Ratna's 'Alia' puts human face on Aceh's tragedy

By Rita Sri Hastuti

JAKARTA (JP): White ropes hung down from the ceiling, separating the stage and the audience at Graha Bhakti Budaya at Taman Ismail Marzuki Cultural Center (TIM). The black cloth around the stage radiated a sense of grief.

Sorrow and sadness were the dominant themes from May 12 to May 17 in Teater Satu Merah Panggung. Directed by Ratna Sarumpaet, the 2.5-hour play Alia, Luka Serambi Mekah (Alia, Wounds of Serambi Mekah) told of the human tragedy happening in Aceh.

Alia is a tough Acehnese woman who is disturbed about what is occurring in her homeland. Sounds of machine guns and soldiers marching haunt her. Massacres and rape by security personnel have become commonplace; Alia herself is one of the hundreds of rape victims in Aceh.

In her 30s, Alia continually questions the meaning of true freedom.

Her complaints are typical. "We don't have a sense of security, even when we bow in prayer to God ... We in Serambi Mekah (Aceh) have been crying too much ... We Acehnese have never been given the right to choose."

Alia is strong and intelligent. She asks her fellow Acehnese to exhume the remains of people buried in a mass grave and rebury them according to Islamic custom. She believes her father's body is among the skeletons.

The authorities consider her act "subversive". An official, who is her own uncle, tries to arrest her. When her boyfriend Farhan asks her to flee Aceh, she scolds him, "Surrendering is the last option I would ever do".

Her father, Tengku Saiful (L. Halim), turns out to be alive and well. When he asks her to join the Serambi Mekah proindependence movement, she replies, "Can the move make Aceh secure and free from fear?" Her father cannot answer the question.

Ratna is known as a director who raises vivid sociopolitical issues. She emerged as "defender" of labor heroine Marsinah when she performed Marsinah, Nyanyian Dari Bawah Tanah (Marsinah: Song from the Underground) in 1994 and Marsinah Menggugat (Marsinah Accuses) in 1997.

There is no resolution to the drawn-out Aceh affair. "It has been going on for a long time but what the government has been doing is politicking which does not touch the substance," she said.

Ratna hopes Alia will encourage people to find out more about Aceh and the crux of the matter. She needed three months to write the script based on newspaper clippings, not on her personal observations in the province.
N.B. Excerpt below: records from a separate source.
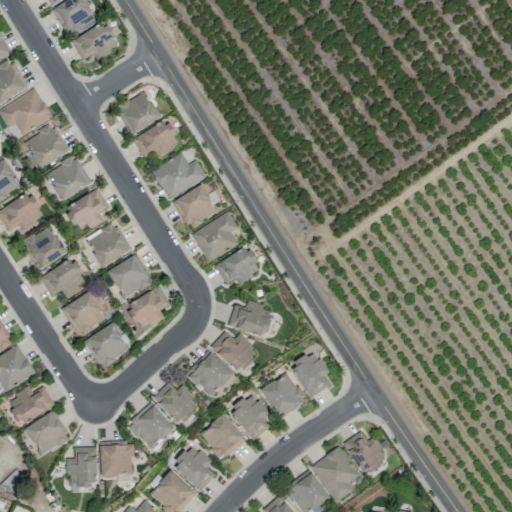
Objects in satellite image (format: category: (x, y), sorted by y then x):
building: (52, 1)
building: (73, 16)
building: (94, 42)
building: (3, 49)
road: (121, 80)
building: (9, 81)
building: (24, 112)
building: (136, 113)
building: (155, 139)
building: (44, 146)
building: (0, 152)
road: (113, 157)
building: (176, 175)
building: (66, 178)
building: (6, 180)
building: (193, 206)
building: (85, 211)
building: (19, 212)
building: (214, 236)
building: (106, 245)
building: (42, 247)
road: (287, 259)
building: (237, 266)
building: (128, 276)
building: (62, 278)
building: (146, 308)
building: (82, 313)
building: (249, 318)
road: (49, 338)
building: (2, 339)
building: (105, 344)
building: (232, 350)
road: (151, 365)
building: (13, 368)
building: (207, 373)
building: (309, 373)
building: (281, 394)
building: (174, 402)
building: (28, 403)
building: (149, 425)
building: (45, 433)
building: (220, 436)
road: (291, 446)
building: (363, 452)
building: (115, 458)
building: (193, 467)
building: (336, 472)
building: (306, 491)
building: (170, 493)
building: (276, 506)
building: (140, 508)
She enriched the clippings with data from Jejak (Footprint), an institute she founded to monitor human tragedies that the government refuses to resolve.
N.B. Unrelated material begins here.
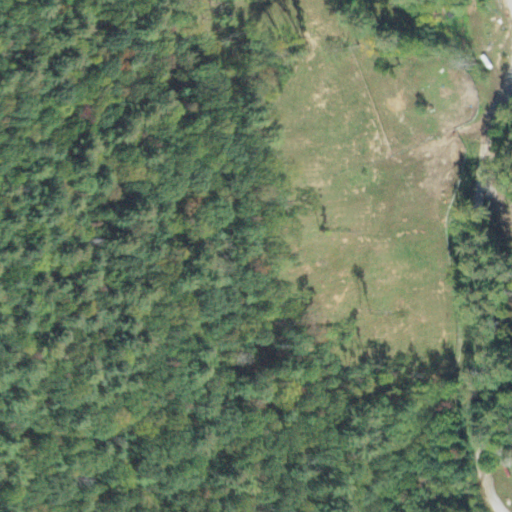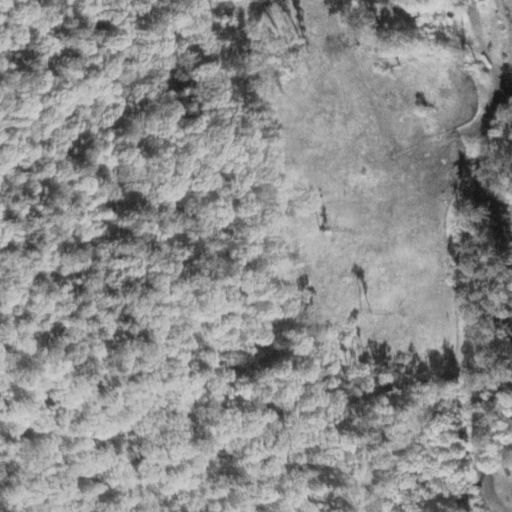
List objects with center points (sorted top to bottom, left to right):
road: (477, 297)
She said she decided not to personally visit Aceh "so that I am not leaning to either side of those in the dispute".

In Alia Ratna does try to stay neutral, which is no doubt difficult because she has been highly involved in political activities over the last two years. The Soeharto government jailed her for two months in 1998.

She is determined to return to art and she wanted to make Alia free from political slogans.
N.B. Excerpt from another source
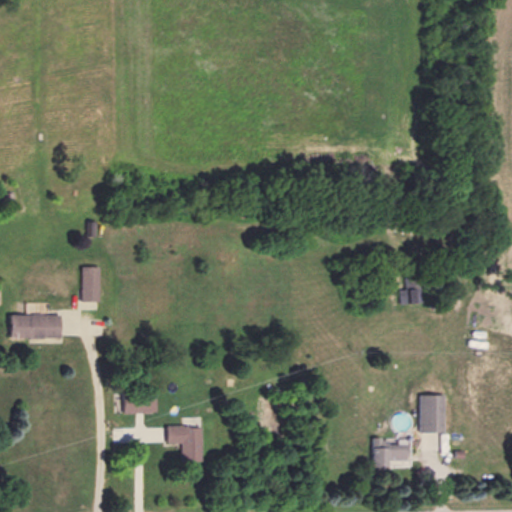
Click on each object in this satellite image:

"Politics is too heavy for me. I feel I am needed more in the arts."

Ratna, who received Rp 120 million in donations from businesspeople to stage the production, said Alia was her first step in her effort to devote herself to the arts.

"There are no political motives behind this work but people are free to interpret it otherwise after seeing the play," she said.

Still, Ratna has not changed. Although the political content of Alia is presented in a refined way, the overtones are obvious.

It is shown in Alia's final statement: "It's unimportant whether Alia dies or not. What counts is if truth calls you, follow it even though the road is bumpy."